The non-profit sector is an important part of Australia's economy, society and political system. It is inevitable that pressures for change operating within those wider formations will impact upon non-profit organisations; indeed some of these pressures spring directly from nonprofits. It is clear that the non-profit sector is growing world-wide (Salamon, 1994). However, it is possible that the directions in which Australia is changing may, on balance, weaken the sector, with all of the regrettable consequences that, according to some research, will follow. However, it is just as possible that, as a further reaction to the pressures of globalisation, new local and national initiatives and movements will emerge, readjusting once again the profile of Australia's non-profit sector, while maintaining its central role as a demonstration of people's continuing ability to work together without the direction of government or the spur of profit.
Australian Bureau of Statistics, 1996 Voluntary Work, Australia, June 1995 (4410.0), Canberra.
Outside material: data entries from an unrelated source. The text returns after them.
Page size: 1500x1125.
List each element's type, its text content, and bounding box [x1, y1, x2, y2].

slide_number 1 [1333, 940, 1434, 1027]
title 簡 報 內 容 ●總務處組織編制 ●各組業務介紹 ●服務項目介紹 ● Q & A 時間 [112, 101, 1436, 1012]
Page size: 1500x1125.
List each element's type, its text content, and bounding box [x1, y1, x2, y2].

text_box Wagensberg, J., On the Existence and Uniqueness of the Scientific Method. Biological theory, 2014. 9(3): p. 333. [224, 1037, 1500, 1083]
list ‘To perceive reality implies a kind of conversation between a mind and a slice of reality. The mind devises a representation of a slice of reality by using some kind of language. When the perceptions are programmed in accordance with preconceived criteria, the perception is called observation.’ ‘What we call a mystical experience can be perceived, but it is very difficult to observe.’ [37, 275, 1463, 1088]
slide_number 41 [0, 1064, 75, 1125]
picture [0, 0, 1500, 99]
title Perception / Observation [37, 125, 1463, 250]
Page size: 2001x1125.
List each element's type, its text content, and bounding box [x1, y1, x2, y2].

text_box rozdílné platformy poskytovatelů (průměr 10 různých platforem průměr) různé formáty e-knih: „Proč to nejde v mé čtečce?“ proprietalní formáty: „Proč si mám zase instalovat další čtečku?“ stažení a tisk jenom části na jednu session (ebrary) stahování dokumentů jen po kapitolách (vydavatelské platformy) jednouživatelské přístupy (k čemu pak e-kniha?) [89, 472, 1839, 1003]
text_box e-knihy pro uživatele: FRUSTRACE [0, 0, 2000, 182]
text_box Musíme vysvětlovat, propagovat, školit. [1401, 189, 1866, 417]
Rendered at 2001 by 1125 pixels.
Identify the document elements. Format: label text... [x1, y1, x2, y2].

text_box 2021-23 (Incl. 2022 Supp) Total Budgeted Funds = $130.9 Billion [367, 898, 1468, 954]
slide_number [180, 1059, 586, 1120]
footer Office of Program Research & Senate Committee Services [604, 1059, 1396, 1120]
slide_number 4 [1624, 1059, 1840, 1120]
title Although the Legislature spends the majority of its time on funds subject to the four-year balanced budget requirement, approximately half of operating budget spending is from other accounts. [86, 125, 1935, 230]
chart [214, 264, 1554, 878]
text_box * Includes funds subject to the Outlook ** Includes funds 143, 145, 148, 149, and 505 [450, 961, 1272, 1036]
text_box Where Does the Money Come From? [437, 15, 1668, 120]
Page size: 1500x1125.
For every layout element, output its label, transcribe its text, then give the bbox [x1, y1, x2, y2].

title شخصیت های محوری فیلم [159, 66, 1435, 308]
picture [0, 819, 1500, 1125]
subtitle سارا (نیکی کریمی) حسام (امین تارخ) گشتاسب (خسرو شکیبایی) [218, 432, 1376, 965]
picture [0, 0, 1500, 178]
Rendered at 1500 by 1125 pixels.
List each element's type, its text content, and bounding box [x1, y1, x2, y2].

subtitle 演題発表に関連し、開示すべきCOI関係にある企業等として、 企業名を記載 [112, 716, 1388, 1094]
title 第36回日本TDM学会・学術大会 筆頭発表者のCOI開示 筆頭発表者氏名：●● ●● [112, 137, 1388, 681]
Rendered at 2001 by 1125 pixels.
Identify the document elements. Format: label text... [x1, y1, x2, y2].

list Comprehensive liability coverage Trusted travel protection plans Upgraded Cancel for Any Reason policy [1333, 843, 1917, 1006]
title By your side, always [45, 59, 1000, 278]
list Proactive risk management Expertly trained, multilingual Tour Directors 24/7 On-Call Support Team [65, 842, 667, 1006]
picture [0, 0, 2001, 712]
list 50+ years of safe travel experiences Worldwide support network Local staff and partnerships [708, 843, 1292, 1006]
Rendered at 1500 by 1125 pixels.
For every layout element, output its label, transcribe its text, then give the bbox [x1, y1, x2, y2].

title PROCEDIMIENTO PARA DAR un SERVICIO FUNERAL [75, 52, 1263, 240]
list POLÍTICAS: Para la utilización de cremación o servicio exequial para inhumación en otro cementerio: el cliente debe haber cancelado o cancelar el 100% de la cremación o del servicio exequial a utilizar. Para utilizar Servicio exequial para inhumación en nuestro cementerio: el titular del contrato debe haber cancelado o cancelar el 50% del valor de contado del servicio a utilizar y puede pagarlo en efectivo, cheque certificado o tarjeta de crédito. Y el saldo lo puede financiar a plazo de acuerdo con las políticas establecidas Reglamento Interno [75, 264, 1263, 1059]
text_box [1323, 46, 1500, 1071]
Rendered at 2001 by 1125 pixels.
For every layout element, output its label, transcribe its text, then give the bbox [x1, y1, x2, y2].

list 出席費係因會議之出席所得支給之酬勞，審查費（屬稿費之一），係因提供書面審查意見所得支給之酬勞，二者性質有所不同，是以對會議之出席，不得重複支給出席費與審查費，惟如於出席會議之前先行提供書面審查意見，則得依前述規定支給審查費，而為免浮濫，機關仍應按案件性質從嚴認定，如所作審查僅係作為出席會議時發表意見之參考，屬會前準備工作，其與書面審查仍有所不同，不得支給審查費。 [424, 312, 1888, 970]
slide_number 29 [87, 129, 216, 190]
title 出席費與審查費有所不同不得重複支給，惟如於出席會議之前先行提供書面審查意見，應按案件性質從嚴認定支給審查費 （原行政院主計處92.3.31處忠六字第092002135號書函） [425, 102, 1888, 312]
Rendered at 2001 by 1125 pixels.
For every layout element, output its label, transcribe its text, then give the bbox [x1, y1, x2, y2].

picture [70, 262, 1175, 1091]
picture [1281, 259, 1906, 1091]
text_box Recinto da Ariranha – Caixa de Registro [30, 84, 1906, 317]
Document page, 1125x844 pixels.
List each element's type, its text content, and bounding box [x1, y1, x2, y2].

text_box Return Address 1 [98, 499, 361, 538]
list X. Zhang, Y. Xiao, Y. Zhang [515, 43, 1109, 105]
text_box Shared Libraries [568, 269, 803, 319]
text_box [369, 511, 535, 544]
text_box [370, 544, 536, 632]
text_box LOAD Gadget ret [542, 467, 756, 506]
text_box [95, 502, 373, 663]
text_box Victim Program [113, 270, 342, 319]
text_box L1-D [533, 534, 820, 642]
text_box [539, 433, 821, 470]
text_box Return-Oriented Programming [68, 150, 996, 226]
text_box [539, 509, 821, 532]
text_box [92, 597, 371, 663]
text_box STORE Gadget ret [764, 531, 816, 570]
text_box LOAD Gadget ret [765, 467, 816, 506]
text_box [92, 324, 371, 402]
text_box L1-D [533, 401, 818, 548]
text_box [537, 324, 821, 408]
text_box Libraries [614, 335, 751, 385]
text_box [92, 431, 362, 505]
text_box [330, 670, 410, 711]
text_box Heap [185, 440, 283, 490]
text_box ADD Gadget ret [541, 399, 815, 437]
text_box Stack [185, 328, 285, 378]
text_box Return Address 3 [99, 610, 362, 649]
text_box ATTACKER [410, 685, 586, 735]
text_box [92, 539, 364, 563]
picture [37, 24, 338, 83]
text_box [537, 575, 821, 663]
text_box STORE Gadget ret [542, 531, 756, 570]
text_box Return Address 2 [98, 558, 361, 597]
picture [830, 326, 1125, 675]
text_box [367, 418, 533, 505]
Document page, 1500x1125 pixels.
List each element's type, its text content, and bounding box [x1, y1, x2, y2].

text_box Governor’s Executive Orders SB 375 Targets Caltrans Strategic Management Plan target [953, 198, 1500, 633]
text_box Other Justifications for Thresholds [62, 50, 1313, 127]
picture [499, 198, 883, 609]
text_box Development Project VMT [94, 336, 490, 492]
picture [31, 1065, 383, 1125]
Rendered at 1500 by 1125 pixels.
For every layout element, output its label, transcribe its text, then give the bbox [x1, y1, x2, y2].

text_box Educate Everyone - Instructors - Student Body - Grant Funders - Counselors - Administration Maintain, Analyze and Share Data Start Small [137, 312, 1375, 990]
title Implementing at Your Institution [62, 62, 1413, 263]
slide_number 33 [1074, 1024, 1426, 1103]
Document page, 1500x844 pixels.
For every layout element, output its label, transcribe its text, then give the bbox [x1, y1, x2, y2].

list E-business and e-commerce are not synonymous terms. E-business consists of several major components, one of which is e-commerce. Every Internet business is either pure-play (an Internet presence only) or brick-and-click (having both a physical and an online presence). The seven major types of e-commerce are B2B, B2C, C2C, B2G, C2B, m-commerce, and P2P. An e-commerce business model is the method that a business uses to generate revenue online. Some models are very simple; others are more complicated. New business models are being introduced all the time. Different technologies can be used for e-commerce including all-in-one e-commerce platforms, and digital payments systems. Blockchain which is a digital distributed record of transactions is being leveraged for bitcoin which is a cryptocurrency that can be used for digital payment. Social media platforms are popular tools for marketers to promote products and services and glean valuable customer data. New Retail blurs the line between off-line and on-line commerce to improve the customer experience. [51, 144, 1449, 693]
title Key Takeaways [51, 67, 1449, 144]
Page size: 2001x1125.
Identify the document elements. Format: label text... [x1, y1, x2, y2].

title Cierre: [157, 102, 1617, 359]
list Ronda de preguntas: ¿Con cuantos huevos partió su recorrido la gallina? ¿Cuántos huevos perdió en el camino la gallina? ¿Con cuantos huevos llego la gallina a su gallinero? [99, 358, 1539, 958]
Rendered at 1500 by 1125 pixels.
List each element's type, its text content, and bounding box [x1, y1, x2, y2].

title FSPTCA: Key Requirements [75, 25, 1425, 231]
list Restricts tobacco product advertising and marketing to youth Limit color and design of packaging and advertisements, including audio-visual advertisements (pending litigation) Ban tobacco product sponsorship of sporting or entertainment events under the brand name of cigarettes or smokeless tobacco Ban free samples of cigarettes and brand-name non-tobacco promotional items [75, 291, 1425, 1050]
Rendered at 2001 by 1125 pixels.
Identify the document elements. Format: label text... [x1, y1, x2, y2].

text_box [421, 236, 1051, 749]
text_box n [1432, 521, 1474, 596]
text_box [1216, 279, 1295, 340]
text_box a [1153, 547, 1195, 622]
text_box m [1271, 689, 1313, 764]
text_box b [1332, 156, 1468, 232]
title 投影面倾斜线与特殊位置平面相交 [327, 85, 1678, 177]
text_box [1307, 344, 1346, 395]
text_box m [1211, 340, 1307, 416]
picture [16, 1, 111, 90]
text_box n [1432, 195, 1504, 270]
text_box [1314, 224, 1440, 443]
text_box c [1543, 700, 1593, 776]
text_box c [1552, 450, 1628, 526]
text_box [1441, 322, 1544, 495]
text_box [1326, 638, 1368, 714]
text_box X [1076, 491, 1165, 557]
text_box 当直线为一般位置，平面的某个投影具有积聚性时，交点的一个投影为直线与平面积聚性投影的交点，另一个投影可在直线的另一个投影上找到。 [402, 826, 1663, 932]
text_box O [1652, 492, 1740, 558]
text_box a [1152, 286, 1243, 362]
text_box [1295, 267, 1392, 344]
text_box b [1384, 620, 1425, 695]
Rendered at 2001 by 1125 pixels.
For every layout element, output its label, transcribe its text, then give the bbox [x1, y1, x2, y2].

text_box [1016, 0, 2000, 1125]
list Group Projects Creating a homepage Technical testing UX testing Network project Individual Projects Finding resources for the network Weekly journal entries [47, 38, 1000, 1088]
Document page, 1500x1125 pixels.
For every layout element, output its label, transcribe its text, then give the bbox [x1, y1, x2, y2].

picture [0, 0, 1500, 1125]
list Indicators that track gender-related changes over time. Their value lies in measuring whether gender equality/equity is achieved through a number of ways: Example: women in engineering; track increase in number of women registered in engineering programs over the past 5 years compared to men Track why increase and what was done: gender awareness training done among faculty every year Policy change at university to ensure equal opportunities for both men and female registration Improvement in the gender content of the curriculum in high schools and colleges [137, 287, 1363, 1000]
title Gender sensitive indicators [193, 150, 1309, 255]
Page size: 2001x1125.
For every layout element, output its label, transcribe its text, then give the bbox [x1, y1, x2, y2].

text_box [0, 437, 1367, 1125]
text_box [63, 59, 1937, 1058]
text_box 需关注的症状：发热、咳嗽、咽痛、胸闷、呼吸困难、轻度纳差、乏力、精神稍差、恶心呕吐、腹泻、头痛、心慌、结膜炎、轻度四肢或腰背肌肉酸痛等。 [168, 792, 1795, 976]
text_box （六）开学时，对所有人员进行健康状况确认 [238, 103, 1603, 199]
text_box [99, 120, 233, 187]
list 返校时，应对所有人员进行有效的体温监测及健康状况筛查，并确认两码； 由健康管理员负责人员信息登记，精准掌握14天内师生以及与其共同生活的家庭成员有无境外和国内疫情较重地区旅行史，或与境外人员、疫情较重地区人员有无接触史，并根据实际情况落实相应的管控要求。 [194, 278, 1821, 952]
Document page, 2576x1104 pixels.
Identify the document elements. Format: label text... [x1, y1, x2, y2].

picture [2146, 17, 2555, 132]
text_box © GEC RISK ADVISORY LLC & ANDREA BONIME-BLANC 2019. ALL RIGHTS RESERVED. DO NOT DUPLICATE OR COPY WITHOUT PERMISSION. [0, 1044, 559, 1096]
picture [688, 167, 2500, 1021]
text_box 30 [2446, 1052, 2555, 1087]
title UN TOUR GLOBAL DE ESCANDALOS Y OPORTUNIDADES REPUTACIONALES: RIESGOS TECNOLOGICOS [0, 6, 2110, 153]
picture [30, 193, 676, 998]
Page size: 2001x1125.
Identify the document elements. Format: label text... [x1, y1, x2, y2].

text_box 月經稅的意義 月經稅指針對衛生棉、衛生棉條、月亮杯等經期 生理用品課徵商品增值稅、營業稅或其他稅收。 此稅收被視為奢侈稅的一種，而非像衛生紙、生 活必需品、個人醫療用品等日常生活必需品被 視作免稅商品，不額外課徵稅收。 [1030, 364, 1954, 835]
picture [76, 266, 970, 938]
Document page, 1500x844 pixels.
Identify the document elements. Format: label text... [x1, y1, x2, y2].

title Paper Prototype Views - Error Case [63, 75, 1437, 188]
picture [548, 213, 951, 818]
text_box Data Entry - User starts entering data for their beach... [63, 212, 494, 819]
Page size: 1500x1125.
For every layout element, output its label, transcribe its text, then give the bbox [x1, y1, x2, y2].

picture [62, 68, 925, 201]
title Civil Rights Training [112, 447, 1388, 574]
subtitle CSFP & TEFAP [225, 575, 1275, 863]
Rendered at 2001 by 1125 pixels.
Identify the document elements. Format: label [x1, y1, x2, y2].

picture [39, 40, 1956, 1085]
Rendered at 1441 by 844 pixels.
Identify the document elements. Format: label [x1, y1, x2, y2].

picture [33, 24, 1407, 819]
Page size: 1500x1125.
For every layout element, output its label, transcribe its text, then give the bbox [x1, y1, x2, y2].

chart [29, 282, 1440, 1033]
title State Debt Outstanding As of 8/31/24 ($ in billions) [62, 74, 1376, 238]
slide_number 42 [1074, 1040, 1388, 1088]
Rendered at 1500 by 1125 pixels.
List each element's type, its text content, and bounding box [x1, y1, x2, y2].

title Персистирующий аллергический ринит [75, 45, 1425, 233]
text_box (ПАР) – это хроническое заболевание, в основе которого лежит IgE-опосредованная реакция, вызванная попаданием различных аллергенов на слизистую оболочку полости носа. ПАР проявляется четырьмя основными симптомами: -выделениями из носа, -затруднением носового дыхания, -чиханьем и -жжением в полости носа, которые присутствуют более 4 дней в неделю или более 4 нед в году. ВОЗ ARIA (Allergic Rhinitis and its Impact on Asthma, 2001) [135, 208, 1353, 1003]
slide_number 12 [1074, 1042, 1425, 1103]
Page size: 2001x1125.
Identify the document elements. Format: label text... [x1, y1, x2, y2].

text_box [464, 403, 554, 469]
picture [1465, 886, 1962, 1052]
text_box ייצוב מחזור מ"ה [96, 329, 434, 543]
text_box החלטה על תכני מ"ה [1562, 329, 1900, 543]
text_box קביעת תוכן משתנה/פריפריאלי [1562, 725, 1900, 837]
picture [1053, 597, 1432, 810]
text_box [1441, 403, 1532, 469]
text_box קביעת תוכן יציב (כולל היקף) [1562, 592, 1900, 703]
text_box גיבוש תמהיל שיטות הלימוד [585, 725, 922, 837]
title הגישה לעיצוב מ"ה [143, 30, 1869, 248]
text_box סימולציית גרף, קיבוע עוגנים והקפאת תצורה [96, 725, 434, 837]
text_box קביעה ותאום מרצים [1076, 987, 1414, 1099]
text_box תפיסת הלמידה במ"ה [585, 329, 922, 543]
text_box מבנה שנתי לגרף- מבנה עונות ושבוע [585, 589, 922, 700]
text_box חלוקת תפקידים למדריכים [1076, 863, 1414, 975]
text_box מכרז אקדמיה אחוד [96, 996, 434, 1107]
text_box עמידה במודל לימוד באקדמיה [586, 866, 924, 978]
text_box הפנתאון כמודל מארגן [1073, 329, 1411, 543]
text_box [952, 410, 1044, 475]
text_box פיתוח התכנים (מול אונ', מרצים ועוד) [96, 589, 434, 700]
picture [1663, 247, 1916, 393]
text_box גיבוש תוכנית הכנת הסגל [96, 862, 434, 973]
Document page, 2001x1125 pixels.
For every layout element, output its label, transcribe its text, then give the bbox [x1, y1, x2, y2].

Lyons M. and Fabiansson C., 1998, 'Is Volunteering Declining in Australia?', Australian Journal of Volunteering, 3(2), pp. 15-21.
Putnam R., 1993, Making Democracy Work. Civic Traditions in Modern Italy, Princeton University Press, Princeton.
Salamon L., 1994, 'The Rise of the Non-profit Sector', Foreign Affairs, 73(4), pp. 109-122.
Verba S., Schlozman K. and Brady H., 1996, Voice and Equality, Civic Volunteerism in American Politics, Harvard University Press, Cambridge.